Lift every line from the entries that includes the word "balancing".

■ **Task input**
■ ■ ■ ■
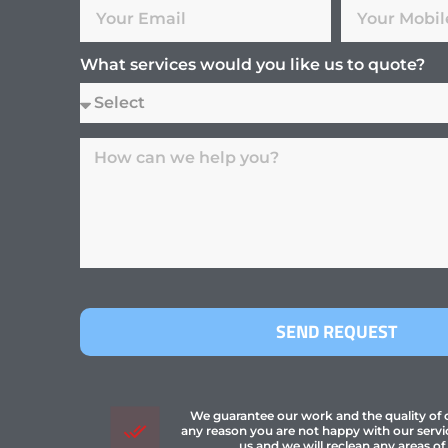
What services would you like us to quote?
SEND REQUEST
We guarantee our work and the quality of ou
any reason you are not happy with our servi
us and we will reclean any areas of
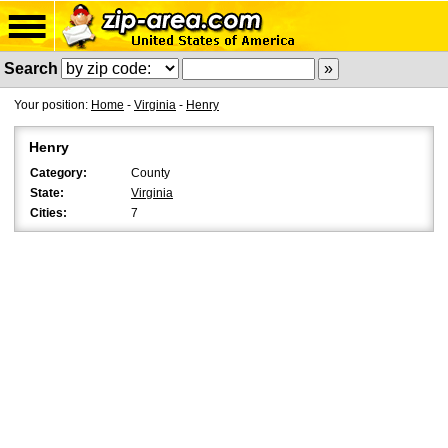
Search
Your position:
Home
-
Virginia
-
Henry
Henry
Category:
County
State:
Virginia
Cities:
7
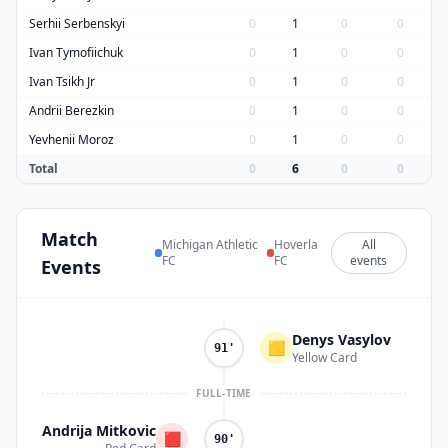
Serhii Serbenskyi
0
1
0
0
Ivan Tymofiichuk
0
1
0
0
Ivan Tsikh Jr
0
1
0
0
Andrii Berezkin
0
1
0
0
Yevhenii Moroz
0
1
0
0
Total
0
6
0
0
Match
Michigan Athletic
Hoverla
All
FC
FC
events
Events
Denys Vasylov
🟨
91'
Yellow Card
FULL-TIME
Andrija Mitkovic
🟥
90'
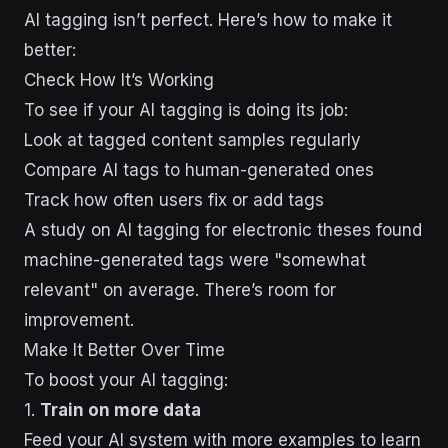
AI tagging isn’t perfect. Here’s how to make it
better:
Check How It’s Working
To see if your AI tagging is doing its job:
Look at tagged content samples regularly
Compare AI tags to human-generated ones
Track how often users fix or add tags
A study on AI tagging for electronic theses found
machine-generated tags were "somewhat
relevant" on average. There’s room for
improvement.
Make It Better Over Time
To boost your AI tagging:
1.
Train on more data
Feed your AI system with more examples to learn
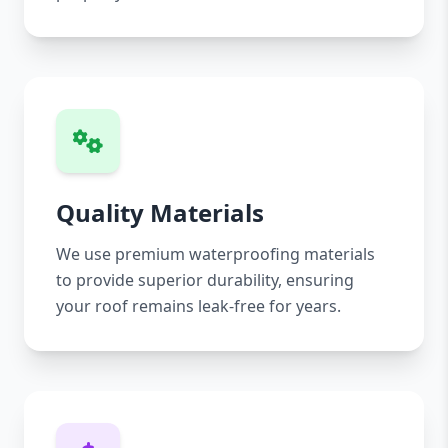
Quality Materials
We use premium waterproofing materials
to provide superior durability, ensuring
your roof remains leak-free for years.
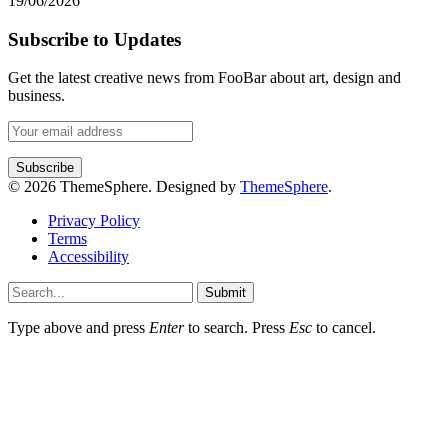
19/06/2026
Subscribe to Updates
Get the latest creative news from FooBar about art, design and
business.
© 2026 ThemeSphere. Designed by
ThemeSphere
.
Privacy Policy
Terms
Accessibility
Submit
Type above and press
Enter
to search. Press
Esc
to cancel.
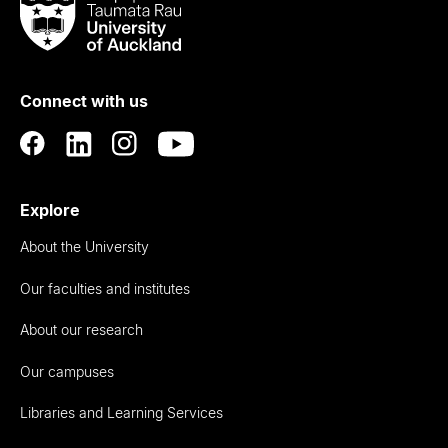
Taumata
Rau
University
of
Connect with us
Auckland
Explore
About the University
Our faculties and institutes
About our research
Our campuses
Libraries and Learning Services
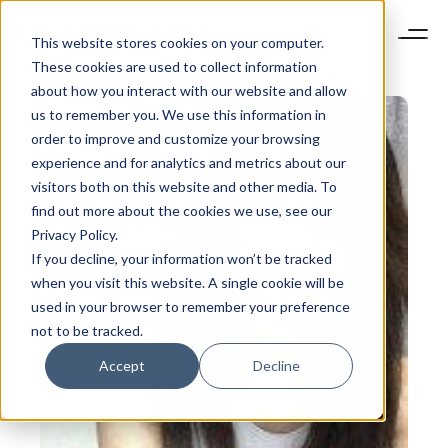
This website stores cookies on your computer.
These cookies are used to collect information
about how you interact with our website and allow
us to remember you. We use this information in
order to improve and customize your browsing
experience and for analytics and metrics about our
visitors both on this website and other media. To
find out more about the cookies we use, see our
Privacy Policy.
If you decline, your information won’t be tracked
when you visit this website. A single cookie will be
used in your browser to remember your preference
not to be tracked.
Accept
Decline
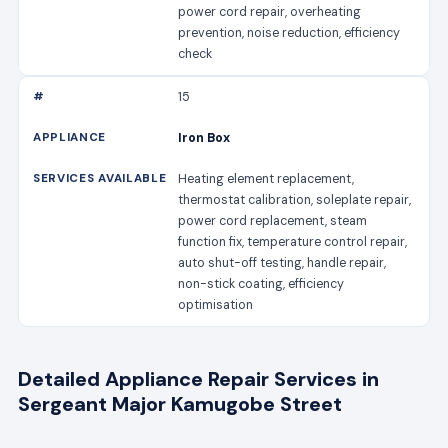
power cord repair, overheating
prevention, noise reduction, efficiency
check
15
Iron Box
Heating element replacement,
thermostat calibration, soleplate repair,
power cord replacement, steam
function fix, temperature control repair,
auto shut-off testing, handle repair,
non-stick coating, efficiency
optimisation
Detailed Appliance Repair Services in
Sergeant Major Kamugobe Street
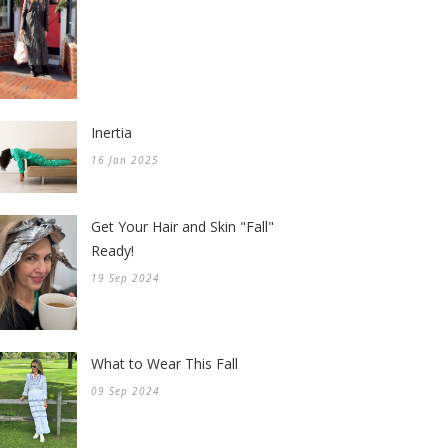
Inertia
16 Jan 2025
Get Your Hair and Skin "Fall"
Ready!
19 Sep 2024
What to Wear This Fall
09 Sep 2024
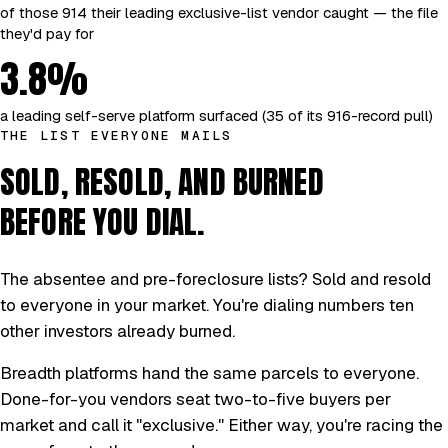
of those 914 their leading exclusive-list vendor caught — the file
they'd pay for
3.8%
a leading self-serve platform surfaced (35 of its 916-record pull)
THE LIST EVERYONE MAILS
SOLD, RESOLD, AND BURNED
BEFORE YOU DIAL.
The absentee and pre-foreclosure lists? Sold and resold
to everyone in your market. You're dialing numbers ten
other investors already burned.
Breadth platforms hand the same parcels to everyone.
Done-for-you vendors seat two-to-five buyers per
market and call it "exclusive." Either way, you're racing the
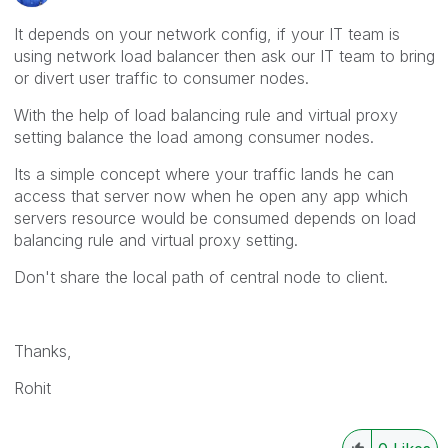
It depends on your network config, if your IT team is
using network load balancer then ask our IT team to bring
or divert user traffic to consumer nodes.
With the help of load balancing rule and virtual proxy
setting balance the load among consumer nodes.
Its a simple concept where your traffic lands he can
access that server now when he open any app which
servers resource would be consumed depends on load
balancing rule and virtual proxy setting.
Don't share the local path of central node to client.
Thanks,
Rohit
■ ■ ■ ■
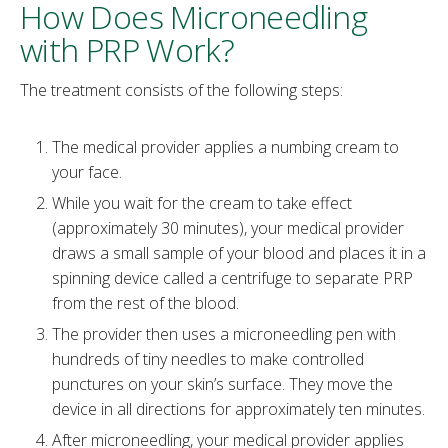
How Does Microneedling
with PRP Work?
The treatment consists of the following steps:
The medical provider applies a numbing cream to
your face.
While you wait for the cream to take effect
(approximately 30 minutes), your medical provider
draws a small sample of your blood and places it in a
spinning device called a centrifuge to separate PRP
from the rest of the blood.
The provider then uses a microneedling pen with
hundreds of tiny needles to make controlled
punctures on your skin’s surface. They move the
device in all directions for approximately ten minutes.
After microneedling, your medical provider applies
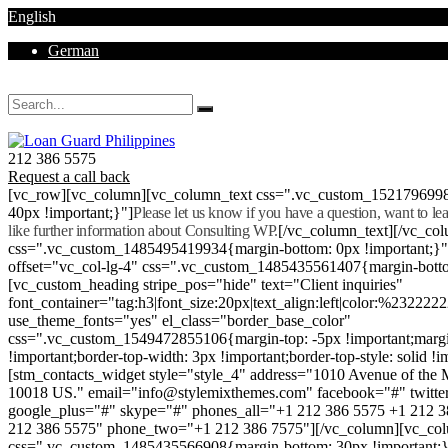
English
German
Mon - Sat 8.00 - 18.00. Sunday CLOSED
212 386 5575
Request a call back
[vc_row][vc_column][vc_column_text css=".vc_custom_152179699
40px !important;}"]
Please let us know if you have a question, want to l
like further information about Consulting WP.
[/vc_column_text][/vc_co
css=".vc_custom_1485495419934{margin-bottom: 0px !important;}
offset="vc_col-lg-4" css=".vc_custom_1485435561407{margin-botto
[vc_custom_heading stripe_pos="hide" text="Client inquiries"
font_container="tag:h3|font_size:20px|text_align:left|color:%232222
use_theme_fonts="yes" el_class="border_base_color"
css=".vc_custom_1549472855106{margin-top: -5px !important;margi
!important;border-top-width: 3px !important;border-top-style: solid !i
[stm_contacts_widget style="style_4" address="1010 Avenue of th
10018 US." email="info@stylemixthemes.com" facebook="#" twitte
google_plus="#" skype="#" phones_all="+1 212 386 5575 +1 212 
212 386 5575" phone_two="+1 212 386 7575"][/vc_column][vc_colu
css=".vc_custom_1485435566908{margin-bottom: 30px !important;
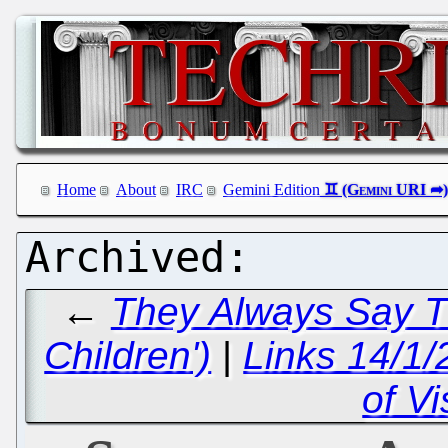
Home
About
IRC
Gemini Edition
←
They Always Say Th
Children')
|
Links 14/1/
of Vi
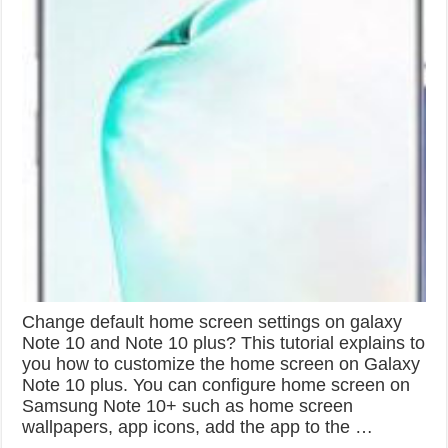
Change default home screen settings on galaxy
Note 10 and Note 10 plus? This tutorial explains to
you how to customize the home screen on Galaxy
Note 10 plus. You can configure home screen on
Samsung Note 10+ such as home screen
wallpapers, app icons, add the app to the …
■ ■ ■ ■
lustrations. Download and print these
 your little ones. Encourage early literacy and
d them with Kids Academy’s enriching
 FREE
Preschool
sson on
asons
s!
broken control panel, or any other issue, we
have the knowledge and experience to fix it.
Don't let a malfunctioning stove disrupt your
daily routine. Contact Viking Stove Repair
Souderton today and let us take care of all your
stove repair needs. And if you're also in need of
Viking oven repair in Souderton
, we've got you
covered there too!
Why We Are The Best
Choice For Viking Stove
■ ■ ■ ■
■ **Answer box**
With the help of load balancing rule and virtual proxy
balancing rule and virtual proxy setting.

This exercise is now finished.